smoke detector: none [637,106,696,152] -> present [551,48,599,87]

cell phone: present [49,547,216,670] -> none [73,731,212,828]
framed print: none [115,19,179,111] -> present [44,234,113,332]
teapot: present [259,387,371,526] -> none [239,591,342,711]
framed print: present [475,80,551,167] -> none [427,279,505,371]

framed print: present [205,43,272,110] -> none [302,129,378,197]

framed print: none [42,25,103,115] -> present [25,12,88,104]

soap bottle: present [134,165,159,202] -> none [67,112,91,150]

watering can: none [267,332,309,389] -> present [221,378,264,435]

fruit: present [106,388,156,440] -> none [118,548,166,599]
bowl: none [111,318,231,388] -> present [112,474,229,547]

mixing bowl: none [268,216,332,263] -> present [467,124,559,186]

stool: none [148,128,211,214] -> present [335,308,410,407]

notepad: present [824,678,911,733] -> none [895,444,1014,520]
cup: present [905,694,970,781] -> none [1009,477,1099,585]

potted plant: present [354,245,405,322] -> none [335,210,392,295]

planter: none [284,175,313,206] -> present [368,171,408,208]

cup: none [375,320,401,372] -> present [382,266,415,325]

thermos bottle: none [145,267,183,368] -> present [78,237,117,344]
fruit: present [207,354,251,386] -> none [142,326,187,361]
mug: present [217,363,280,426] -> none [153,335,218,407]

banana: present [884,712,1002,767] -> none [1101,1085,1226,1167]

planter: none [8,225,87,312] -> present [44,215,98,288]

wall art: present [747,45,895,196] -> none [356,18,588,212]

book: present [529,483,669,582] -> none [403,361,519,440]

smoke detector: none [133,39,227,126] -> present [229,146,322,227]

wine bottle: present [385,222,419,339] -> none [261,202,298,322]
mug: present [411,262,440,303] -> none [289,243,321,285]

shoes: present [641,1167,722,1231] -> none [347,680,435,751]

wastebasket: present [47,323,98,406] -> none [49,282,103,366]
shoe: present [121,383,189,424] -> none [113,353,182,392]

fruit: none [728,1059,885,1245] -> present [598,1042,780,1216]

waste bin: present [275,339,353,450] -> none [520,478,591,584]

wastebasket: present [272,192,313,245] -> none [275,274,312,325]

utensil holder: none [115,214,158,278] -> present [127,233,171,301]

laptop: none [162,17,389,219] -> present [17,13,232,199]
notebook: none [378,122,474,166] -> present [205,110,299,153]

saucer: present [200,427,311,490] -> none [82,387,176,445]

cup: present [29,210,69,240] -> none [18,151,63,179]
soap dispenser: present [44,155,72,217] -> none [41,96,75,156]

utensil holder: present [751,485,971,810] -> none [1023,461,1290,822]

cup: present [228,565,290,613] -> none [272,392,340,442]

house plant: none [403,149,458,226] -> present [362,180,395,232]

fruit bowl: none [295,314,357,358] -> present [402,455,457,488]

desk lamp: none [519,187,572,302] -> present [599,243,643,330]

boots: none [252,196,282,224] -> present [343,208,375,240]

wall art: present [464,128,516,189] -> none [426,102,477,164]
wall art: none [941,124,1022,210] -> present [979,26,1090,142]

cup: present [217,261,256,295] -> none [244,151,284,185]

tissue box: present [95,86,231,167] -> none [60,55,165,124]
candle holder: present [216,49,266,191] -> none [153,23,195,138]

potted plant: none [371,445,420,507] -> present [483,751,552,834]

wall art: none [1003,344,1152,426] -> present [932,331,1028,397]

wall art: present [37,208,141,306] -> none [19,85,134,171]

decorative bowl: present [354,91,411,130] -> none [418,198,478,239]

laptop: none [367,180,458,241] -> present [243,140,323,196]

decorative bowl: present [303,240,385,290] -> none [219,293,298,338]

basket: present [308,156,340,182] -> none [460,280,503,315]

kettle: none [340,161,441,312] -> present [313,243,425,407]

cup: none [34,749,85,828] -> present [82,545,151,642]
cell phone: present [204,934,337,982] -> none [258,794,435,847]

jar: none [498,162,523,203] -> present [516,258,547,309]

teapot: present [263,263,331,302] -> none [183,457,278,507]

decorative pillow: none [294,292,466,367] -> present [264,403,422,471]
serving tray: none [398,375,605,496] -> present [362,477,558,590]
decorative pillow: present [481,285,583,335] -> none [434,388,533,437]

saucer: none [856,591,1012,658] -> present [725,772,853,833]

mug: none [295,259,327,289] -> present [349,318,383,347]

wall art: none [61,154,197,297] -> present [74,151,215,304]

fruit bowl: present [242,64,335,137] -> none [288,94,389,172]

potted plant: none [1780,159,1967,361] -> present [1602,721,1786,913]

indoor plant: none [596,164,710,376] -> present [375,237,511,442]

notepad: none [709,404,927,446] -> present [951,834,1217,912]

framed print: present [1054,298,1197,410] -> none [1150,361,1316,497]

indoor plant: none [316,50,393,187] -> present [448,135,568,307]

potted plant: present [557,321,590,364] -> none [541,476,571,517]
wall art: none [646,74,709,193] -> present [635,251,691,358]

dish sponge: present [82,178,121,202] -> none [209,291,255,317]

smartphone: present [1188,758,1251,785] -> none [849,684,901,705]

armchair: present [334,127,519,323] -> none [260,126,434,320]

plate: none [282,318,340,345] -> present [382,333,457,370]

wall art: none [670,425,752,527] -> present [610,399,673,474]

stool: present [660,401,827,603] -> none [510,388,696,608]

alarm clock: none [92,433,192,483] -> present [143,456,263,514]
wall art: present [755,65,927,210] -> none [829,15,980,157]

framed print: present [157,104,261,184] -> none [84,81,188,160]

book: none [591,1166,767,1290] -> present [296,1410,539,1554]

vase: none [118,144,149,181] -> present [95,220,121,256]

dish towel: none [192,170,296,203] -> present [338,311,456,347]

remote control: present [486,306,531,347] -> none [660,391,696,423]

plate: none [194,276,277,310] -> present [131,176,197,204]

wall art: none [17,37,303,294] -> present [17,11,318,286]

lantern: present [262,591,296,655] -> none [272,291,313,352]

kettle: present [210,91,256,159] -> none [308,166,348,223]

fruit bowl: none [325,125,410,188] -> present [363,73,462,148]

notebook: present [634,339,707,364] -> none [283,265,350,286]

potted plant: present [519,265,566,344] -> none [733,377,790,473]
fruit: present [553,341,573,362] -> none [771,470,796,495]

■ ■ ■ ■ ■ ■ ■

**Work instruction:** Return the span of lines in the data above that opens at the line with "shoe: present [121,383,189,424]" and closes at the line with "jar: none [498,162,523,203]", exactly, ends included, nothing else.

**Answer space:**
shoe: present [121,383,189,424] -> none [113,353,182,392]

fruit: none [728,1059,885,1245] -> present [598,1042,780,1216]

waste bin: present [275,339,353,450] -> none [520,478,591,584]

wastebasket: present [272,192,313,245] -> none [275,274,312,325]

utensil holder: none [115,214,158,278] -> present [127,233,171,301]

laptop: none [162,17,389,219] -> present [17,13,232,199]
notebook: none [378,122,474,166] -> present [205,110,299,153]

saucer: present [200,427,311,490] -> none [82,387,176,445]

cup: present [29,210,69,240] -> none [18,151,63,179]
soap dispenser: present [44,155,72,217] -> none [41,96,75,156]

utensil holder: present [751,485,971,810] -> none [1023,461,1290,822]

cup: present [228,565,290,613] -> none [272,392,340,442]

house plant: none [403,149,458,226] -> present [362,180,395,232]

fruit bowl: none [295,314,357,358] -> present [402,455,457,488]

desk lamp: none [519,187,572,302] -> present [599,243,643,330]

boots: none [252,196,282,224] -> present [343,208,375,240]

wall art: present [464,128,516,189] -> none [426,102,477,164]
wall art: none [941,124,1022,210] -> present [979,26,1090,142]

cup: present [217,261,256,295] -> none [244,151,284,185]

tissue box: present [95,86,231,167] -> none [60,55,165,124]
candle holder: present [216,49,266,191] -> none [153,23,195,138]

potted plant: none [371,445,420,507] -> present [483,751,552,834]

wall art: none [1003,344,1152,426] -> present [932,331,1028,397]

wall art: present [37,208,141,306] -> none [19,85,134,171]

decorative bowl: present [354,91,411,130] -> none [418,198,478,239]

laptop: none [367,180,458,241] -> present [243,140,323,196]

decorative bowl: present [303,240,385,290] -> none [219,293,298,338]

basket: present [308,156,340,182] -> none [460,280,503,315]

kettle: none [340,161,441,312] -> present [313,243,425,407]

cup: none [34,749,85,828] -> present [82,545,151,642]
cell phone: present [204,934,337,982] -> none [258,794,435,847]

jar: none [498,162,523,203] -> present [516,258,547,309]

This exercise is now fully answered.